**QUOTED PASSAGE:**

Now I know it has something to do with arcsin, but I'm not exactly sure what i can do to clean up that numerator... - Oct 27th 2006, 10:54 PMCaptainBlack
Note that:

$\displaystyle \frac{d}{dx} \sqrt{4-x^2} = \frac{-x}{\sqrt{4-x^2}}$.

So if we rewrite the problem as find the antiderivative of:

$\displaystyle \frac{2+6x}{\sqrt{4-x^2}} = \frac{2}{\sqrt{4-x^2}} + \frac{6x}{\sqrt{4-x^2}}$

as the first term on the right is a standard integral, and the second is $\displaystyle -6$ times what we had earlier you should be able to complete this from here.

RonL - Oct 27th 2006, 11:13 PMscorpion007
is this correct?

$\displaystyle 2\arcsin(\frac{x}{2}) - 6\sqrt{4-x^2}$ - Oct 28th 2006, 12:39 AMCaptainBlack
- Oct 28th 2006, 07:22 AMSoroban
Hello, scorpion007!

This is the Captain's solution . . . in baby-talk.

Quote:

$\displaystyle \int \frac{2+6x}{\sqrt{4-x^2}}\,dx$

We have: .$\displaystyle \int\frac{2+6x}{\sqrt{4-x^2}}\,dx \;=\;\int\left(\frac{2}{\sqrt{4-x^2}} + \frac{6x}{\sqrt{4-x^2}}\right)dx

$

. . . . . $\displaystyle =\;2\!\int\!\!\frac{dx}{\sqrt{4-x^2}} \;+ \;6\!\int\!\! x(4-x^2)^{-\frac{1}{2}}dx $

The first integral is of the $\displaystyle \arcsin$ form.

For the second integral, let $\displaystyle u = 4-x^2$

- Oct 28th 2006, 07:44 PMscorpion007
thanks, i understand perfectly.

**SUPPLIED ENTRIES:**
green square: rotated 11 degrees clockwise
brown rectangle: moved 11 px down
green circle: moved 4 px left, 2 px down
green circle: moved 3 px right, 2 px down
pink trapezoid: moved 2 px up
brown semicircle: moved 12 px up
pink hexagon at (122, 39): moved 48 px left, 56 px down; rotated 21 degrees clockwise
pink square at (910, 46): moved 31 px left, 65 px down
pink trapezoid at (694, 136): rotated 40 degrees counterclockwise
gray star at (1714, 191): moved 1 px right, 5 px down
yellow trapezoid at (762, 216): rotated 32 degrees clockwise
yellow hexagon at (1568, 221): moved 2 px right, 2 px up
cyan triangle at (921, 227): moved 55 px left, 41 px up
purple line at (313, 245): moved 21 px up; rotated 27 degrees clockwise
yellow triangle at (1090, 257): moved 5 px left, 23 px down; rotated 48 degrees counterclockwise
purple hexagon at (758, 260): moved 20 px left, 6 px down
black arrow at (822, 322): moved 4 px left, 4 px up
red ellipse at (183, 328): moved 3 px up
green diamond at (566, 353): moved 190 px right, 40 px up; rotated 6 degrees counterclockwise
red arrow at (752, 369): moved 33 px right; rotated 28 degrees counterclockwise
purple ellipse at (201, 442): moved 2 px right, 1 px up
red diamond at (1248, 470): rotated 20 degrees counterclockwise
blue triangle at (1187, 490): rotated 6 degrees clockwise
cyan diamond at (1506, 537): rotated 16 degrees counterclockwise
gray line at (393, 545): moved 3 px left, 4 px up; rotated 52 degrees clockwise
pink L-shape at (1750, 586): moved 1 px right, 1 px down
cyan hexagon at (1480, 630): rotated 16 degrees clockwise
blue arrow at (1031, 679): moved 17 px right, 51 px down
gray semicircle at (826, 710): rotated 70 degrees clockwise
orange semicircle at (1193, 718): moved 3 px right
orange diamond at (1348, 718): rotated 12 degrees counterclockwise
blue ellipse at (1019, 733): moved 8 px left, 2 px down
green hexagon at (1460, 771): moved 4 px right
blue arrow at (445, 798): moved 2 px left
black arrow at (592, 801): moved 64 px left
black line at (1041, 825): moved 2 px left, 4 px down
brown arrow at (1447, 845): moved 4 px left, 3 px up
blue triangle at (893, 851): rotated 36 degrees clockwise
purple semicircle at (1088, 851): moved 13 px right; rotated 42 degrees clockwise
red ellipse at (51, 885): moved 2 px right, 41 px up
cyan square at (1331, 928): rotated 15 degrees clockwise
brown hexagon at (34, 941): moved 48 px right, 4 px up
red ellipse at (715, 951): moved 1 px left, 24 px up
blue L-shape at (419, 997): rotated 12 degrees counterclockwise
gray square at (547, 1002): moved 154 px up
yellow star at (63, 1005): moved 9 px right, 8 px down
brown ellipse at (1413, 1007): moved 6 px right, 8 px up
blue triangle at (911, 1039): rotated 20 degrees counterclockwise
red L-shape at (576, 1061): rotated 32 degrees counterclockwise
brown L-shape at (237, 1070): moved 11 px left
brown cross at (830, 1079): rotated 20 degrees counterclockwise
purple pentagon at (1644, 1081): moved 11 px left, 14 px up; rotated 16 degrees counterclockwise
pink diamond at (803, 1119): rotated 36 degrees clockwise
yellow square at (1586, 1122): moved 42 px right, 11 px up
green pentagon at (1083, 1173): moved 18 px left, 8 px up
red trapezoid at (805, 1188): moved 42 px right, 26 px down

**EXERCISE TASKS:**
1) In the forum thread about the integral, what substitution is suggested for the second integral?
2) Reproduce everything in the forum thread about the integral from "as the first" down to "this from here.".

**SOLUTIONS IN ORDER:**
1) u = 4 − x²

2)
as the first term on the right is a standard integral, and the second is $\displaystyle -6$ times what we had earlier you should be able to complete this from here.